In order to avert such a disaster, the Soviet authorities swiftly despatched planes to fly above the radioactive cloud and spray it with cloud seeding material, in an area of roughly 60 miles around Chernobyl. In the aftermath of the explosion, inhabitants in present-day South Belarus reported thick, black-colored rain pouring in and around the town of Gomel. And shortly before the horrific downpour started, multiple planes had been sighted circling the city and surrounding region, ejecting some colourful substance. Moscow has never confessed to employing cloud seeding in the wake of the Chernobyl accident, although two Soviet pilots subsequently admitted to it.
Alan Flowers, a British scientist and the first Westerner to examine the extent of the levels of radioactivity and fallout around Chernobyl, discovered that Byelorussians were exposed to levels 20 to 30 times higher than normal as a result of the nuclear rain, causing intense radiation poisoning in children. In 2004, he was exiled from the nation for stating that the Soviet Union employed cloud seeding in 1986. He continued, “The local population says there was no warning before these heavy rains and the radioactive fallout arrived.”
4. Operation Popeye – Vietnam War
With the prior experiments above, it’s no surprise that cloud seeding was meant for military objectives at some time or another. Operation Popeye, or Operation Compatriot, was a high secret military operation fought in Southeast Asia during the Vietnam War. The purpose of the operation was to flood the highways between North and South Vietnam during the monsoon season with as much rain as possible, in order to render roadways unavailable. The Ho Chà Minh path was particularly targeted owing to its logistical significance for the Viet Cong. The full operation lasted from 1966 up to 1972 and consisted of nearly 2,600 flights across the areas of Cambodia, Laos, South Vietnam and the previously stated trail. In all, around 47,000 pieces of cloud seeding material was dropped during this period, at a cost of over $21.6 million. If it truly succeeded or not is still a topic of discussion, but it is thought that they were able to lengthen the monsoon season by 30 to 45 days.

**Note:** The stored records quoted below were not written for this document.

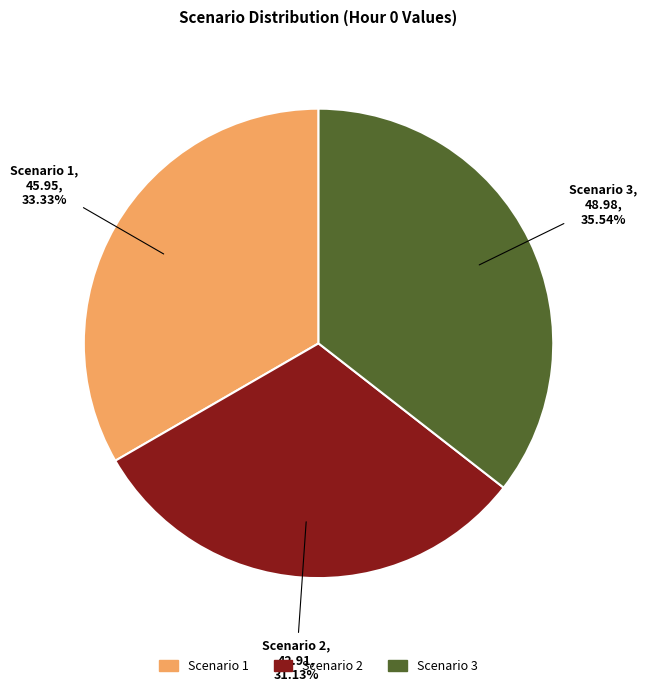

Between Scenario 2 and Scenario 1, which is larger?

Scenario 1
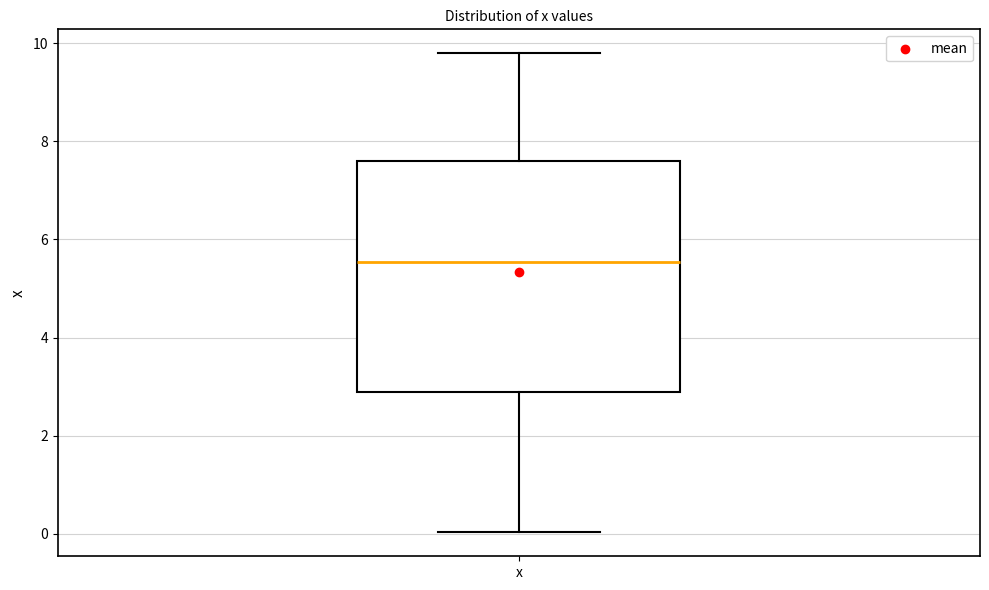

Transcribe this box plot: give where the median line is, the range the box spans, and where the two whiskers end, as read against the y-axis. The values are not printed on the chart, so give them approximately, as read against the axis.

median 5.6, box 2.8 to 7.6, whiskers 0.0 to 9.8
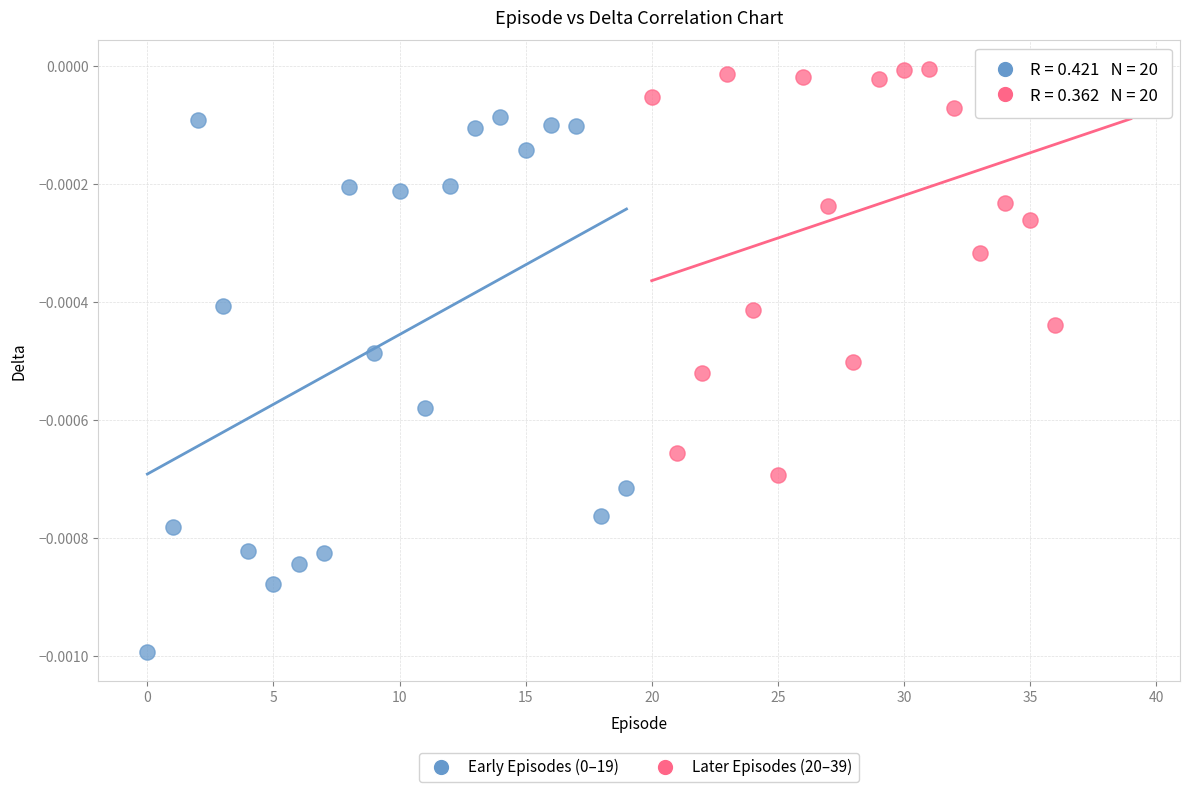

Which series reaches the maximum Y coordinate?

Later Episodes (20–39)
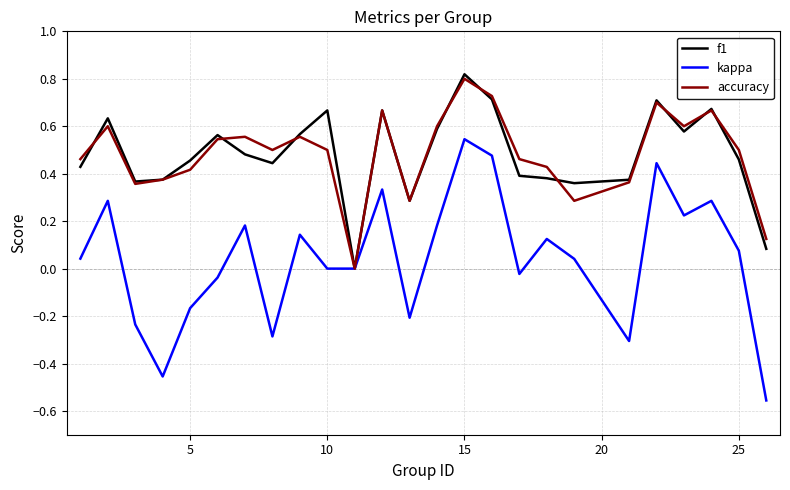

Which series has the widest spread of values?

kappa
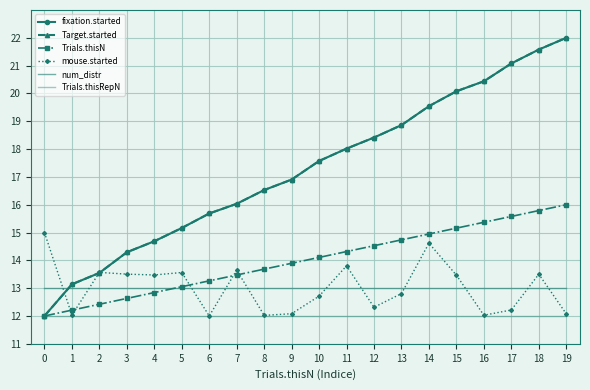

At which category does mouse.started reach its first local valley?

1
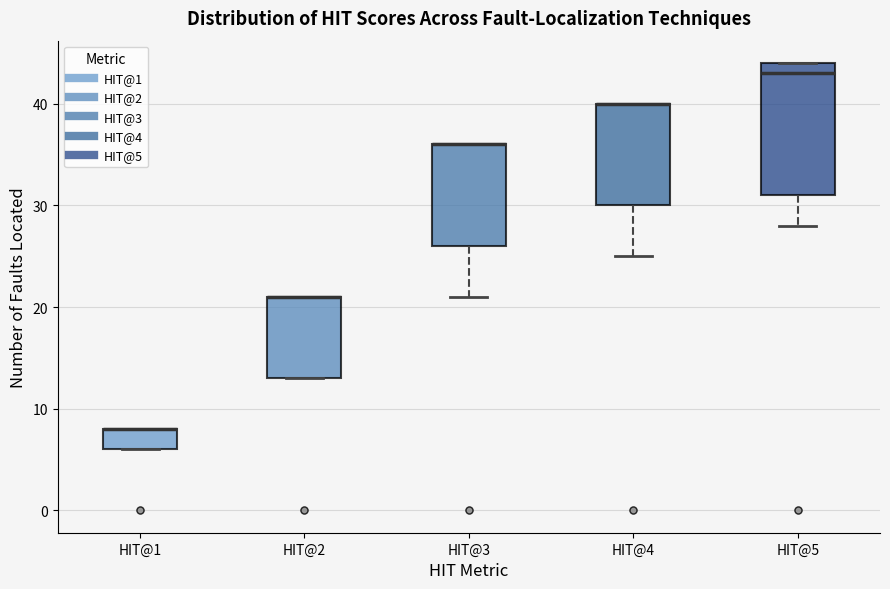

Reading left to right, read every box against the y-axis: the position of its median line, the range the box covers, and the ends of its whiskers. The values are not printed on the chart, so give them approximately, as read against the axis.

HIT@1: median 8 (drawn on the box's upper edge), box 6 to 8, whiskers 6 to 8
HIT@2: median 21 (drawn on the box's upper edge), box 13 to 21, whiskers 13 to 21
HIT@3: median 36 (drawn on the box's upper edge), box 26 to 36, whiskers 21 to 36
HIT@4: median 40 (drawn on the box's upper edge), box 30 to 40, whiskers 25 to 40
HIT@5: median 43, box 31 to 44, whiskers 28 to 44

Also part of the mission were daily flights over the thick jungles, spraying them with different herbicides in order to offer less materiel and cover for the North Vietnamese. Operation Popeye gained the public attention when a journalist by the name of Jack Anderson reported it in the Washington Post in March, 1971. The US Defense Secretary, Melvin Laird declared under oath in 1972 in front of the US Senate that they never really deployed any weather manipulation methods in Southeast Asia. Only two years later, one of Laird’s private letters was revealed where he confirmed that he did lie in front of the Senate. This ultimately led to the “Convention on the Prohibition of Military or Any Other Hostile Use of Environmental Modification Techniques,” or ENMOD to be signed in 1976 by members of the UN.